> _DATASET EXTRACT_

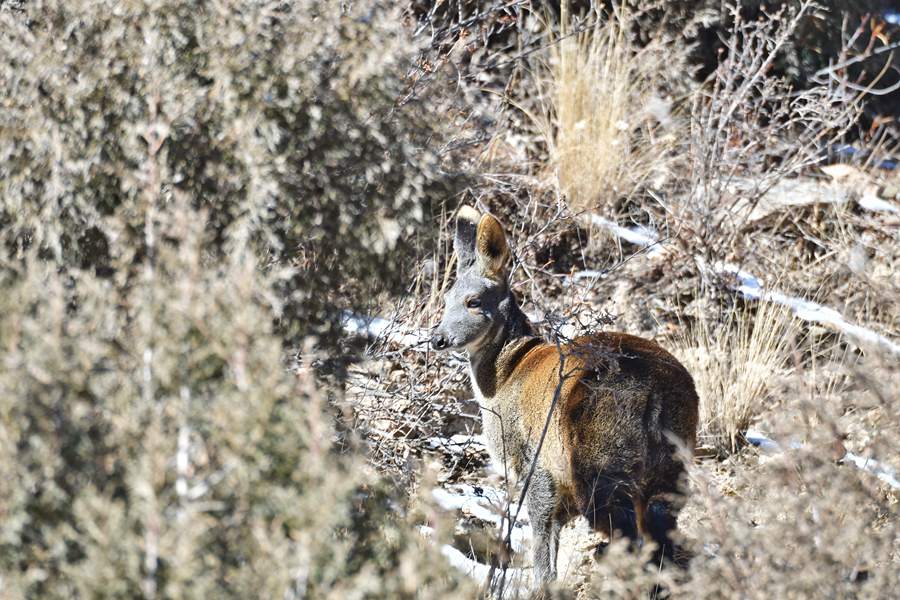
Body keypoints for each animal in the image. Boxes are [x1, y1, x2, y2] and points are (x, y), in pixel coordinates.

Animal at [430, 206, 704, 584]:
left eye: (473, 302)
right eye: (446, 300)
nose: (438, 339)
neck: (506, 375)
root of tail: (654, 392)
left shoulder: (534, 460)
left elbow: (543, 536)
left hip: (600, 461)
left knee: (629, 535)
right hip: (672, 463)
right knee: (661, 535)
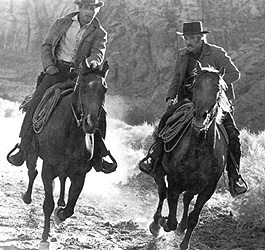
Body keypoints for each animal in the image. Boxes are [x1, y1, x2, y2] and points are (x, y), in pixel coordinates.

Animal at [20, 61, 109, 250]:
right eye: (82, 86)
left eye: (104, 89)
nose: (90, 123)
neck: (70, 133)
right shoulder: (48, 169)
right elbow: (48, 203)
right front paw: (44, 238)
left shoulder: (80, 175)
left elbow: (70, 207)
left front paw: (59, 215)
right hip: (32, 152)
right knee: (32, 171)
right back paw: (27, 196)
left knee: (61, 181)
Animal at [150, 62, 230, 250]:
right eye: (195, 85)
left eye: (218, 88)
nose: (200, 116)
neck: (199, 151)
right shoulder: (174, 182)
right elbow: (171, 212)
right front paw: (165, 223)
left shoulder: (208, 189)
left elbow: (194, 217)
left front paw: (184, 241)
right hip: (160, 171)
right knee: (162, 191)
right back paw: (156, 224)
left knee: (186, 199)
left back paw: (181, 226)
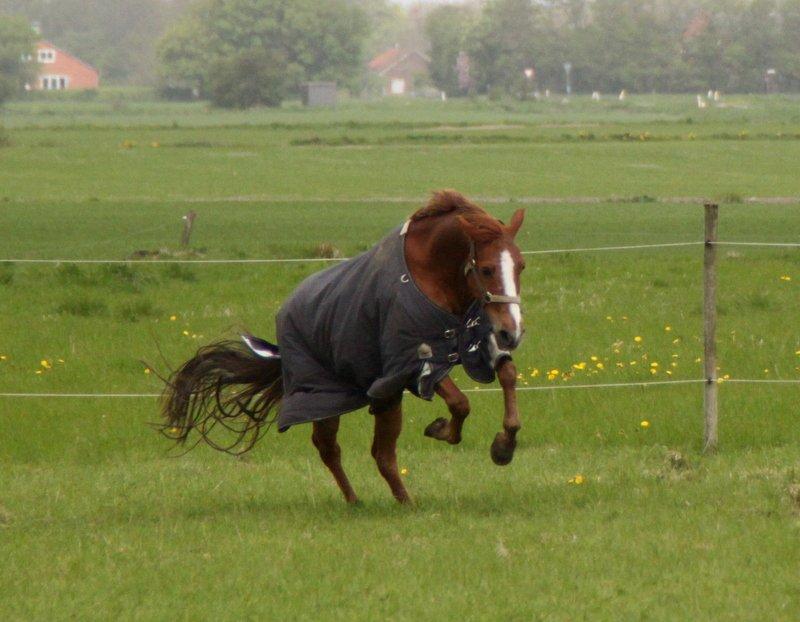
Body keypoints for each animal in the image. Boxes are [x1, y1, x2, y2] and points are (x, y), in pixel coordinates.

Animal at [161, 191, 524, 508]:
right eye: (487, 268)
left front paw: (503, 446)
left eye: (520, 265)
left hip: (381, 399)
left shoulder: (473, 346)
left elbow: (507, 373)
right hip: (328, 396)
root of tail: (286, 311)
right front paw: (442, 430)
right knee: (335, 448)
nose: (513, 332)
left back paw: (396, 499)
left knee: (378, 453)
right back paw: (366, 501)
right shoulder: (412, 364)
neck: (432, 278)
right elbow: (461, 404)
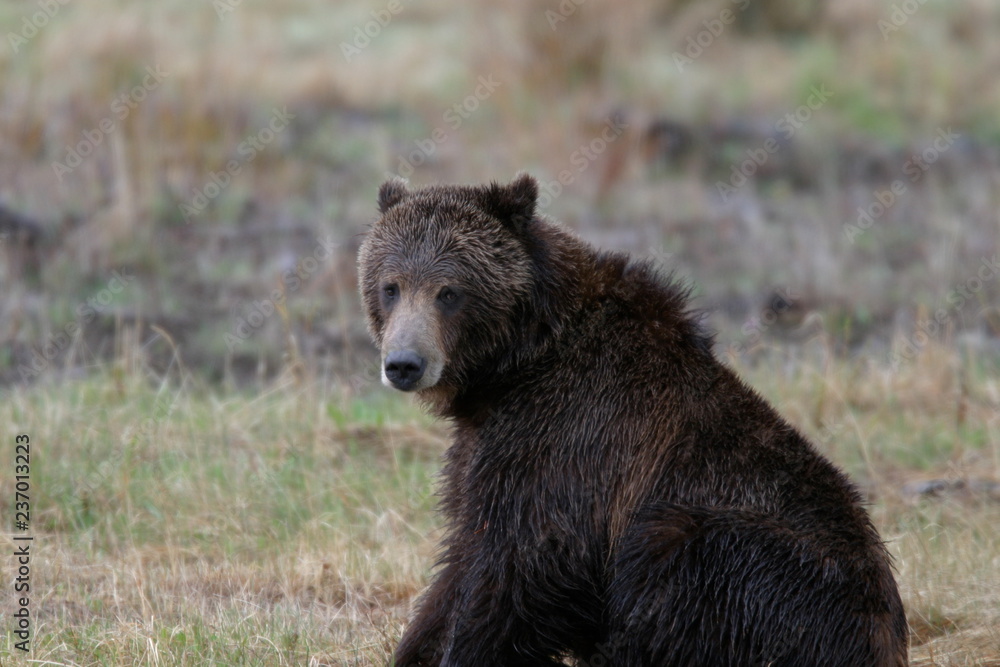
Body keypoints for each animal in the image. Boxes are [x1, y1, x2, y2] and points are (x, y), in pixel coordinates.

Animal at [357, 174, 908, 667]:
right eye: (391, 286)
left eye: (449, 291)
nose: (404, 364)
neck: (517, 362)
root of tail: (884, 637)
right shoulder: (485, 444)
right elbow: (463, 553)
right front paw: (417, 646)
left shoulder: (570, 435)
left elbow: (524, 563)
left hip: (770, 569)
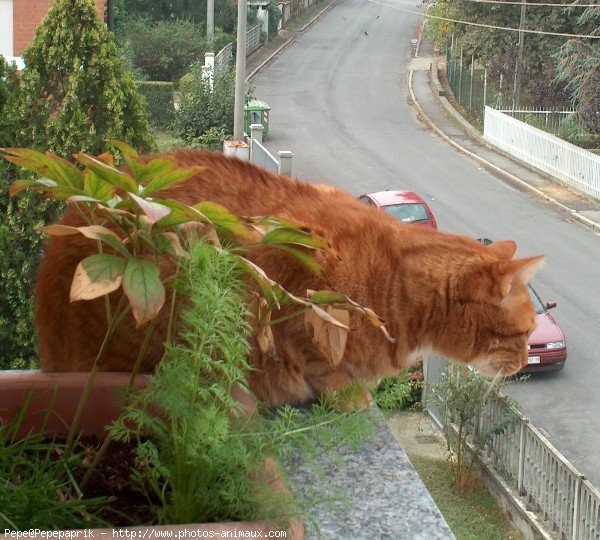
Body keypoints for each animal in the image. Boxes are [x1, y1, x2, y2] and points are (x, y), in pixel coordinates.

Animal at [36, 150, 544, 402]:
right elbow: (325, 370)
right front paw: (350, 396)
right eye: (523, 333)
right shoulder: (293, 289)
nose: (526, 361)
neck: (396, 283)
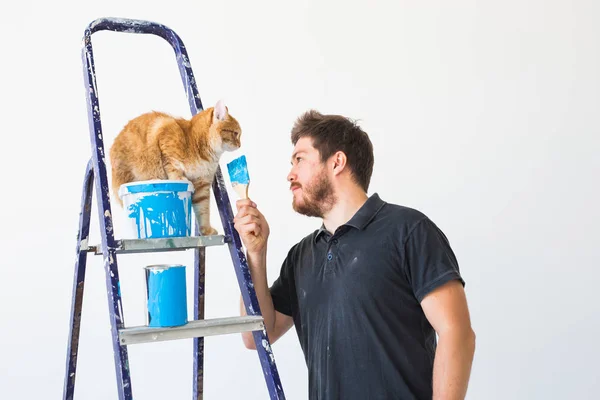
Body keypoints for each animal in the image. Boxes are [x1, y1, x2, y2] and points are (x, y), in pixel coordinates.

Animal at [109, 100, 240, 236]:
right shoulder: (165, 133)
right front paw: (178, 178)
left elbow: (203, 210)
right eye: (235, 133)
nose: (240, 145)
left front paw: (206, 230)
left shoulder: (202, 186)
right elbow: (172, 166)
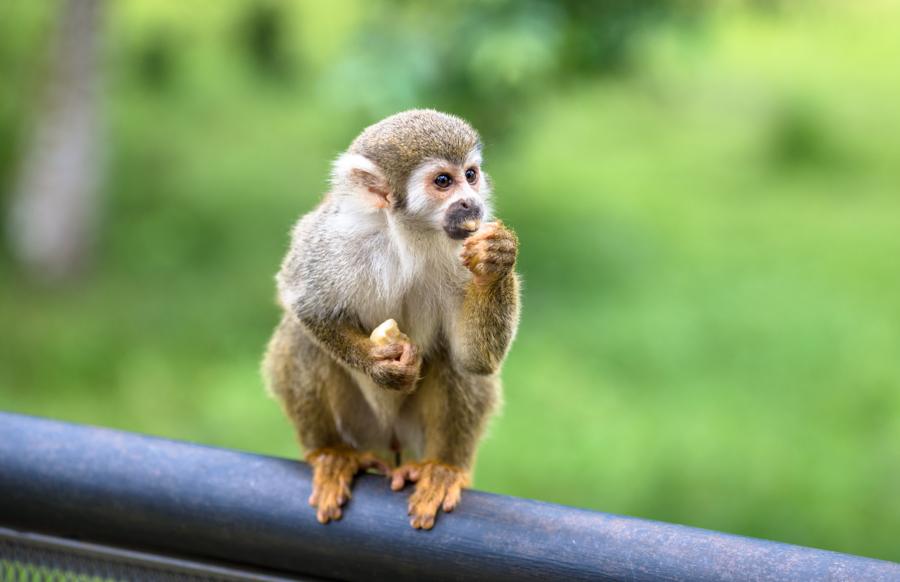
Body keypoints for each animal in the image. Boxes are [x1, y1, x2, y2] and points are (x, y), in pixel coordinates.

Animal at [262, 110, 520, 532]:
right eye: (443, 181)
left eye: (471, 174)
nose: (471, 203)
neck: (406, 236)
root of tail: (390, 442)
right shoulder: (332, 240)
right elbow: (303, 303)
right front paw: (379, 366)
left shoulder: (460, 250)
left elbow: (475, 359)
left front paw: (496, 260)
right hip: (359, 423)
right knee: (301, 338)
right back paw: (330, 453)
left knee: (452, 360)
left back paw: (443, 467)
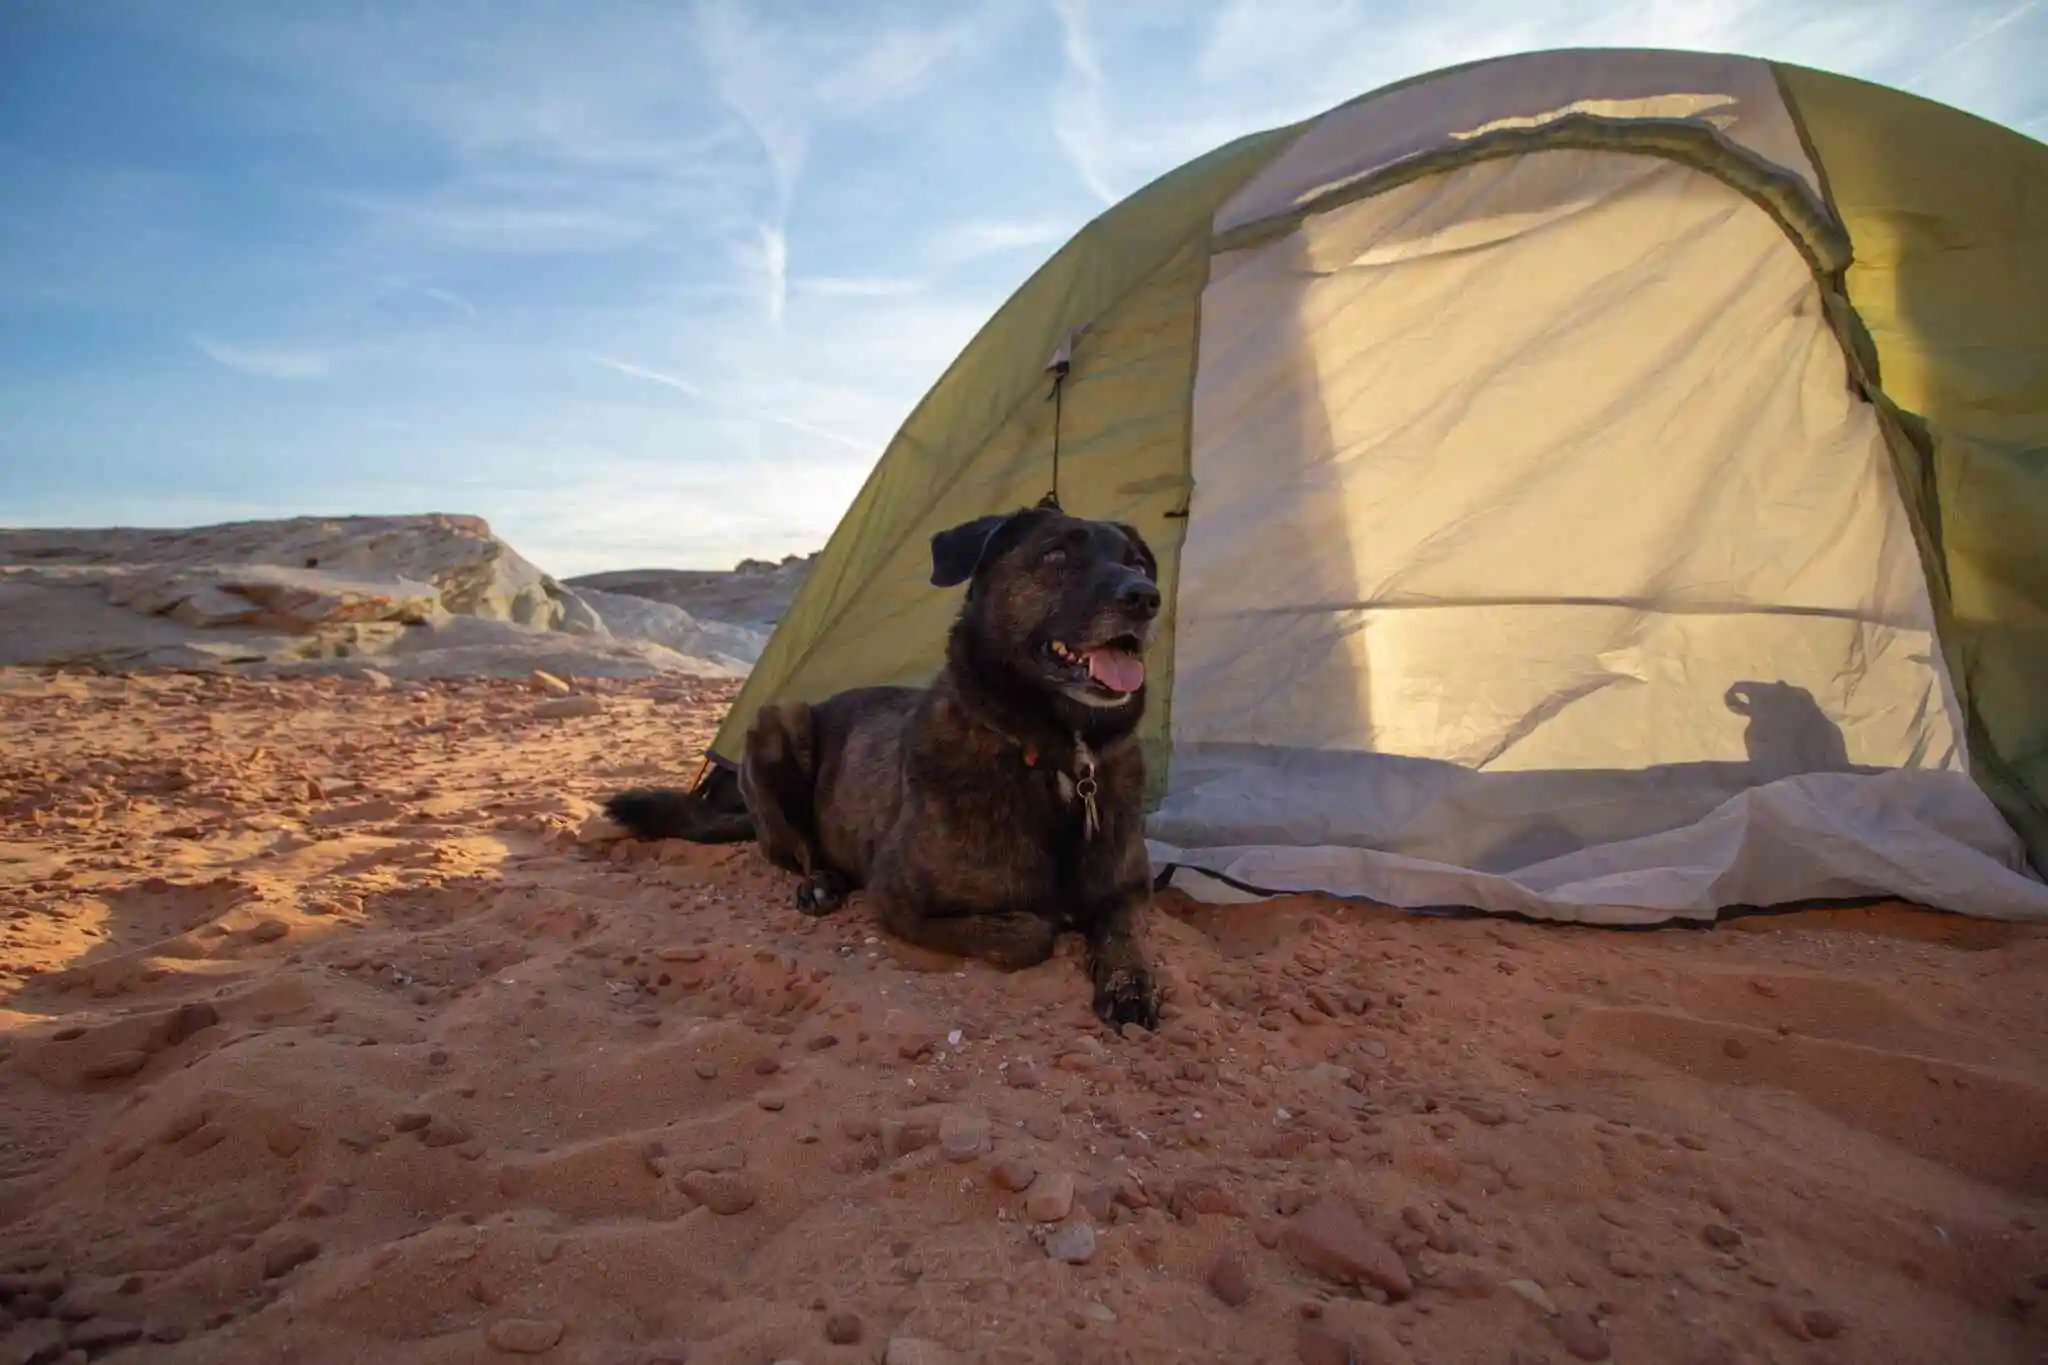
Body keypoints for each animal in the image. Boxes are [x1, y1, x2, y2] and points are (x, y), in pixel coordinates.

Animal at [598, 507, 1163, 1031]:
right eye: (1055, 555)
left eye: (1137, 562)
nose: (1146, 597)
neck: (1060, 759)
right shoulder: (898, 898)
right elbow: (1031, 931)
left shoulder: (1130, 888)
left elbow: (1124, 930)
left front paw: (1129, 986)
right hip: (778, 720)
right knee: (799, 849)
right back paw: (821, 882)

> _WORK TASK_
Take the records from their first line through the line containing "right front paw: (442, 430)" and please return exactly those lines, both ends included, minus the pictures.

> _EXERCISE OUTPUT_
Body keypoints for each animal in the image. Boxes are [x1, y1, x2, y2] and points are (x, y), in pixel coordinates.

Animal at [430, 206, 704, 584]:
left eye: (473, 302)
right eye: (446, 300)
nose: (438, 339)
neck: (506, 375)
root of tail: (654, 392)
left shoulder: (534, 460)
left elbow: (543, 536)
left hip: (600, 461)
left knee: (629, 535)
right hip: (672, 463)
right knee: (661, 535)
Body keypoints for each animal in the image. Boxes are [x1, y1, x2, y2] and points are (x, y), in pixel coordinates.

Animal at [20, 61, 109, 250]:
right eye: (82, 86)
left eye: (104, 89)
nose: (90, 123)
neck: (70, 133)
right shoulder: (48, 169)
right elbow: (48, 203)
right front paw: (44, 238)
left shoulder: (80, 175)
left elbow: (70, 207)
left front paw: (59, 215)
right hip: (32, 152)
right knee: (32, 171)
right back paw: (27, 196)
left knee: (61, 181)
Animal at [150, 62, 230, 250]:
right eye: (195, 85)
left eye: (218, 88)
nose: (200, 116)
neck: (199, 151)
right shoulder: (174, 182)
right elbow: (171, 212)
right front paw: (165, 223)
left shoulder: (208, 189)
left elbow: (194, 217)
left front paw: (184, 241)
right hip: (160, 171)
right knee: (162, 191)
right back paw: (156, 224)
left knee: (186, 199)
left back paw: (181, 226)
Body keypoints for each animal in the image. Boxes are [x1, y1, x2, y2] and points are (x, y), in pixel coordinates.

Animal at [161, 191, 524, 508]:
right eye: (487, 268)
left front paw: (503, 446)
left eye: (520, 265)
left hip: (381, 399)
left shoulder: (473, 346)
left elbow: (507, 373)
right hip: (328, 396)
root of tail: (286, 311)
right front paw: (442, 430)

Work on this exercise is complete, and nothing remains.